Wolff was the Managing Partner of the Oakland A’s from 2005 -2015. Wolff and his partner, John Fisher invested $100 million and assumed $80 million in debt to acquire the team. During Wolff’s tenure, the team reached the play-offs 40% of the time, (Wolff credits Billy Beane with the team’s performance), never had a capital call and returned $58,400,000 of the initial $100 million investment.

== Philanthropy ==
Under Wolff's ownership, the Oakland Athletics were community-minded. In 2011, Sony Pictures complied with Wolff's wishes in staging the motion picture premiere of Moneyball in Oakland, including a charity component that raised $370,000 for the Children's Hospital and Research Center Oakland and Stand Up To Cancer. Wolff is also an active participant in the A's Home Run Readers program.

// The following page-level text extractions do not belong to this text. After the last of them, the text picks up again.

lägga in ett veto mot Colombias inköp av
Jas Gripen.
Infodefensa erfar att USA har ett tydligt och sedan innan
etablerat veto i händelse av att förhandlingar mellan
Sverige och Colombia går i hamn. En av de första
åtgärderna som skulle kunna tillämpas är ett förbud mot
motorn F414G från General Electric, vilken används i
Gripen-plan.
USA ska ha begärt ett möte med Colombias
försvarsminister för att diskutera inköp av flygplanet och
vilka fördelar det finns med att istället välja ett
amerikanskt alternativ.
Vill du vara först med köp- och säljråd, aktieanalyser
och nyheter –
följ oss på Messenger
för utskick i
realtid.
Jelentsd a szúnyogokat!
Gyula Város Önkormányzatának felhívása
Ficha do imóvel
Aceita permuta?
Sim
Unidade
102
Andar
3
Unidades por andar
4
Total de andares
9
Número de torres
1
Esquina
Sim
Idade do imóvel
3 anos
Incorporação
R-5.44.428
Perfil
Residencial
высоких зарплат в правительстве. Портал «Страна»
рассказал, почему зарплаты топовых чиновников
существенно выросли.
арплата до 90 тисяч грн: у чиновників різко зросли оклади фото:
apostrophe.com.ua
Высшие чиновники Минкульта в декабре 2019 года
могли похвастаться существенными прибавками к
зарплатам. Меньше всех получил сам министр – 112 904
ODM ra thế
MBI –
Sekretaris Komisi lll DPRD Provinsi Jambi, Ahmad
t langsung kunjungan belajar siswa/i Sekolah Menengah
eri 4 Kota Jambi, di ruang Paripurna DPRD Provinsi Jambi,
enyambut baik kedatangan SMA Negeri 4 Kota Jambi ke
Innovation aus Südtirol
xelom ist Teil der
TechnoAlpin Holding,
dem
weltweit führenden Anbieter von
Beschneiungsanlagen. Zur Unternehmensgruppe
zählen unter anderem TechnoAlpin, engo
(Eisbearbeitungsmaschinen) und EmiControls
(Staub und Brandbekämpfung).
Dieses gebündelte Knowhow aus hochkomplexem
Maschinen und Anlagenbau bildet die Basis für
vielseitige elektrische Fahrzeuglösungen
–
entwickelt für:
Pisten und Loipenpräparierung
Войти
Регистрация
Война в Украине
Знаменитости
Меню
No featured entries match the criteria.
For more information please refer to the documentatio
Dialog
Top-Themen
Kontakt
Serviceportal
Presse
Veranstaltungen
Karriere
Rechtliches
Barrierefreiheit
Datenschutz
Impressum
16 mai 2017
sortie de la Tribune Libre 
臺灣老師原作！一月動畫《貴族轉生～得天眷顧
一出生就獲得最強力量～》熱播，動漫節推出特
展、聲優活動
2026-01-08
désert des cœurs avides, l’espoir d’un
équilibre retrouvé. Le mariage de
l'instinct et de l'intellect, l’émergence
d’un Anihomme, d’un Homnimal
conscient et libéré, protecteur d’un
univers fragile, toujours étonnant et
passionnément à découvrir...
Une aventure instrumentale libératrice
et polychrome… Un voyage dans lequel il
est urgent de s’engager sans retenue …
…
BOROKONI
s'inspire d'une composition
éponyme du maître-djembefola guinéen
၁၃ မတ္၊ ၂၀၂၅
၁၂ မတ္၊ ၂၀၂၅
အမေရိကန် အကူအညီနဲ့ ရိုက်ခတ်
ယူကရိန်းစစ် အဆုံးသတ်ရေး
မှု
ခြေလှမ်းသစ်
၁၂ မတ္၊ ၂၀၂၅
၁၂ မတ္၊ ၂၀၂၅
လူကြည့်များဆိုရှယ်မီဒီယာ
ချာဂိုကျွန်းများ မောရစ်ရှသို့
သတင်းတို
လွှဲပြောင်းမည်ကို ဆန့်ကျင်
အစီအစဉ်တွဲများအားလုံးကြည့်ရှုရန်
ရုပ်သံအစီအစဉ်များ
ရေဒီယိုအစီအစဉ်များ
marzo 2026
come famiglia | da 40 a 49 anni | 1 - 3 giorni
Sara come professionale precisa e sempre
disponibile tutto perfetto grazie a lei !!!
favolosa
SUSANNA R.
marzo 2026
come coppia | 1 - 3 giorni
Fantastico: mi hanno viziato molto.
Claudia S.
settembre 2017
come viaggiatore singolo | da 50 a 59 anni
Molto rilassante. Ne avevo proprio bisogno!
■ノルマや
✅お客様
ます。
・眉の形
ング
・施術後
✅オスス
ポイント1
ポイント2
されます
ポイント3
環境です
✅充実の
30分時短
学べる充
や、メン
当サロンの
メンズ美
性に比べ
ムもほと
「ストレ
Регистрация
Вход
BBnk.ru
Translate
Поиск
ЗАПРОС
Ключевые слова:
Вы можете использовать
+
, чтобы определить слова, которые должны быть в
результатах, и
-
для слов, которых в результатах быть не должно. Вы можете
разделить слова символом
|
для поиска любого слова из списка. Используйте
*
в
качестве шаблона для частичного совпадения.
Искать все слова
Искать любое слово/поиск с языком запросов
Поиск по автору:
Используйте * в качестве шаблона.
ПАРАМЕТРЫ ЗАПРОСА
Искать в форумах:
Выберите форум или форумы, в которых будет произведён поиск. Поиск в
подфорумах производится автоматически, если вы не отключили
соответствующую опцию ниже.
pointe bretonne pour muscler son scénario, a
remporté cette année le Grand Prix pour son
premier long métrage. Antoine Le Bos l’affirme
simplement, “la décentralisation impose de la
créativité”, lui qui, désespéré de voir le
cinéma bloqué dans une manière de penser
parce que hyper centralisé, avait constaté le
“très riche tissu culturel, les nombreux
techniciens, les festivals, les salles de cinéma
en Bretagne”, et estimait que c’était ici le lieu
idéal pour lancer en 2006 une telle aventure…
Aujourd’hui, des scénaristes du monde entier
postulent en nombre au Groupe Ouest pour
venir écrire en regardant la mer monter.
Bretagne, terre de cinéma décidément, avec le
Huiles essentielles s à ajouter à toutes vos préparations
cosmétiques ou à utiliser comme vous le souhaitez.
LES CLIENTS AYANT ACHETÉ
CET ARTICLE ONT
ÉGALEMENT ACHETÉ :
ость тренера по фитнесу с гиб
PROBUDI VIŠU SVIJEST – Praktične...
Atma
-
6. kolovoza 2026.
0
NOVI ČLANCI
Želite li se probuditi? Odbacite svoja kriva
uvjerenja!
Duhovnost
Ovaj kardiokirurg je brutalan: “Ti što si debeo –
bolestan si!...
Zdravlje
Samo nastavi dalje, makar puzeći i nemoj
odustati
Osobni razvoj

The San Jose Mercury-News ranked Wolff first in its annual listing of the Bay Area's 25 Most Powerful Sports Figures in both 2006 and 2007. In September, 2008, the Silicon Valley Leadership Group also presented Wolff with its prestigious "Community Cornerstone Award," given to "a Silicon Valley leader who has displayed a lifetime of impeccable ethics, business achievement and community engagement." Wolff's Family Foundation supports numerous causes with emphasis on Stand-Up to Cancer, KIPP Charter schools, Planned Parenthood, Yavneh Day School, Los Gatos, California. The most recent activity is a personal campaign to research and address the impact of Narcissistic Personality Disorder (NPD) in the field of family law and children of divorce.

== Stadium efforts ==
In 2015, Wolff claimed that the A's are "looking to stay in Oakland. ... We have not been looking at venues in other places in the Bay Area," he said. "And we are not planning to look." In 2014, the A's signed a 10-year lease to stay in the Oakland Coliseum. Shortly thereafter, the A's invested $10 million in new video boards at the Coliseum as part of the lease agreement.

==Personal life==
Wolff is married to Jean Wolff and has three children and four grandchildren. They live in the Westwood neighborhood of Los Angeles.